Ambil uang … ambil Mirah … ambil uang … ambil Mirah ….

"Ndak papa kalau Kangmas ndak mau cerita sama Ni. Ni sadar, Ni bukan perempuan pintar seperti Mbakyu Mirah," kata Padmini lalu menyuapkan masakannya ke dalam mulut.

Haryo hampir saja tersedak saat Padmini melambungkan nama Mirah ke udara, bertepatan dengan berhentinya suara tokek keempat kalinya pada pilihan 'ambil Mirah'. Padmini seolah bisa membaca pikirannya. Apakah karena memang wanita itu sudah menjadi belahan jiwanya? Ketika tubuh bersatu, maka jiwa pun melebur menjadi satu.

"Diajeng, bagaimana pendapatmu kalau Kangmas dipaksa mengambil garwa lagi?" Entah kenapa Haryo melempar pertanyaan aneh itu.

Tangan Padmini yang terangkat, terhenti di udara. Mata bulatnya sedikit melebar dengan rahang mengerat, menghentikan gerak rahang menghaluskan makanan.

"Diajeng …?"

Senyum sendu Padmini pun akhirnya terurai lima detik kemudian. "Apa pendapat Ni penting?" Alis wanita muda kembali bergetar.

"Diajeng, Kangmas …." Haryo melipat bibir. Kalimatnya menggantung di udara.

Padmini melirik suaminya. "Apa Kangmas ingin mengambil Mbakyu Mirah sebagai selir?"

Rona wajah Haryo seketika memudar. Lagi-lagi Padmini bisa menebak siapa wanita kedua yang dicalonkan untuk mendampinginya. Haryo mengangguk.

"Kalau Kangmas berkehendak demikian, Ni mau berbuat apa?"

****

Sebagai istri yang baik, Padmini merasa harus menjadi kanca wingking yang siap mendengar dan mendukung sang kepala keluarga. Namun, saat mendengar Haryo mengemukakan topik tersebut, telinga wanita itu seketika berdenging, berusaha mengingkari apa yang dia dengar.

Mengambil garwa? Bukankah Haryo sudah berjanji akan setia? Lalu kenapa dalam beberapa hari saja ucapannya sudah berubah?

Susah payah Padmini menelan makanannya sebelum mengemukakan pendapatnya. Namun, apa hak dia bicara? Bukankah istri harus menurut pada suami agar bisa menyenangkan sang lelaki?

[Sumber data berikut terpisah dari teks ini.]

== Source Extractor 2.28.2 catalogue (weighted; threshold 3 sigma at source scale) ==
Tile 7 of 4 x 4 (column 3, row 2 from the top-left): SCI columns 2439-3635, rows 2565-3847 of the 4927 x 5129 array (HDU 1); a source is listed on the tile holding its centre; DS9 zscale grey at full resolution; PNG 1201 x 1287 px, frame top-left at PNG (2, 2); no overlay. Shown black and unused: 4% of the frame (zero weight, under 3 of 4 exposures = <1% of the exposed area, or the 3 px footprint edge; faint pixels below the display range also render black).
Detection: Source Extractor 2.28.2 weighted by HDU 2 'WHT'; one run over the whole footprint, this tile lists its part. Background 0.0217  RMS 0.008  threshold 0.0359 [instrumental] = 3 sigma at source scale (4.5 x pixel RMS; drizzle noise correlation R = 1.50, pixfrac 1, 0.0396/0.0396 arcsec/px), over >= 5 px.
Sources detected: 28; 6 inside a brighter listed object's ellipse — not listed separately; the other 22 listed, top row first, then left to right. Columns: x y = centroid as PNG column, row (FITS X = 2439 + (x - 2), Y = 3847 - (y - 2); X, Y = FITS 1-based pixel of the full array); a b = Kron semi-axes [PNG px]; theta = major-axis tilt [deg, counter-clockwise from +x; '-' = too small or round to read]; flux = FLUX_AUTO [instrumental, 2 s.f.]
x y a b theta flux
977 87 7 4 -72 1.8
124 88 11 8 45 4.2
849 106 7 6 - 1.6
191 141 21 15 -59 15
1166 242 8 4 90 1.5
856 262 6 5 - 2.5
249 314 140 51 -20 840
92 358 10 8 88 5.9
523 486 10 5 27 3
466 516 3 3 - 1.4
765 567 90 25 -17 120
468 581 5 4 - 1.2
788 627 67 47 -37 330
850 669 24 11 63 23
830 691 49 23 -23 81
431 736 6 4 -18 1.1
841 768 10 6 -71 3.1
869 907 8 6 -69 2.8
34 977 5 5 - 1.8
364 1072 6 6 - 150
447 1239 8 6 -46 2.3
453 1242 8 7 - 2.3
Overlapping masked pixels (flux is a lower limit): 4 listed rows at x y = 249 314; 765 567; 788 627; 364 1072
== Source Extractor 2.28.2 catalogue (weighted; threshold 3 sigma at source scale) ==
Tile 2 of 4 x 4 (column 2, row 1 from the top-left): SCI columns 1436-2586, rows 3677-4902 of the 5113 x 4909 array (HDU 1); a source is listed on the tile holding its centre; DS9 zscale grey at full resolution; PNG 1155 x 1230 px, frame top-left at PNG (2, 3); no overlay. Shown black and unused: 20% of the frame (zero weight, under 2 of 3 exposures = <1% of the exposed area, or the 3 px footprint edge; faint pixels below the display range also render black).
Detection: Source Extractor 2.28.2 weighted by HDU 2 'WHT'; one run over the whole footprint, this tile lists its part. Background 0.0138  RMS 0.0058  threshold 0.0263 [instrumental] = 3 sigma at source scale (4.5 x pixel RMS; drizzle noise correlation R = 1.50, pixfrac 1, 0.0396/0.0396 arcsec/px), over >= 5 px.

Padmini meremas paha kirinya berusaha tidak menunjukkan sisi cengengnya saat menjawab Haryo. Jawaban ngambang wanita itu sebenarnya sangat ditentang hati nurani.

Kalau diingat-ingat, betul kata Ibu Kemuning. Seorang wanita yang menjadi garwa padmi harus mampu menelan kepahitan. Dan, sekarang sayur bobor yang Padmini telan terasa sangat pahit ketika telinganya menangkap ucapan Haryo yang tak terduga.

Setelah membasuh tangan dan kaki sebelum tidur, Padmini bergegas masuk ke dalam sentong. Saat membuka lemari, wanita itu melihat kain yang tersusun di antara gulungan stagen. Dia lalu mengambil kain yang diberikan Yu Partini pada saat awal menikah. Obrolannya dengan selir pertama Romo Soeta itu kembali terngiang di kepala.

"Berhubung Ndoro Ayu sudah tahu siapa ibu kandung Ndoro Haryo, saya mau memberitahu kalau kain ini adalah kain milik ibu Ndoro Haryo. Ndoro Bupati menyukai saat Yu Marsinah melayaninya dengan menggunakan kain ini. Sebelum Yu Marsinah diusir, dia memberikan kain ini agar bisa saya pakai untuk menyenangkan Ndoro Bupati. Tapi menurut saya, sekarang kain ini saya berikan ke yang lebih berhak, menantunya, agar bisa menyenangkan Ndoro Haryo."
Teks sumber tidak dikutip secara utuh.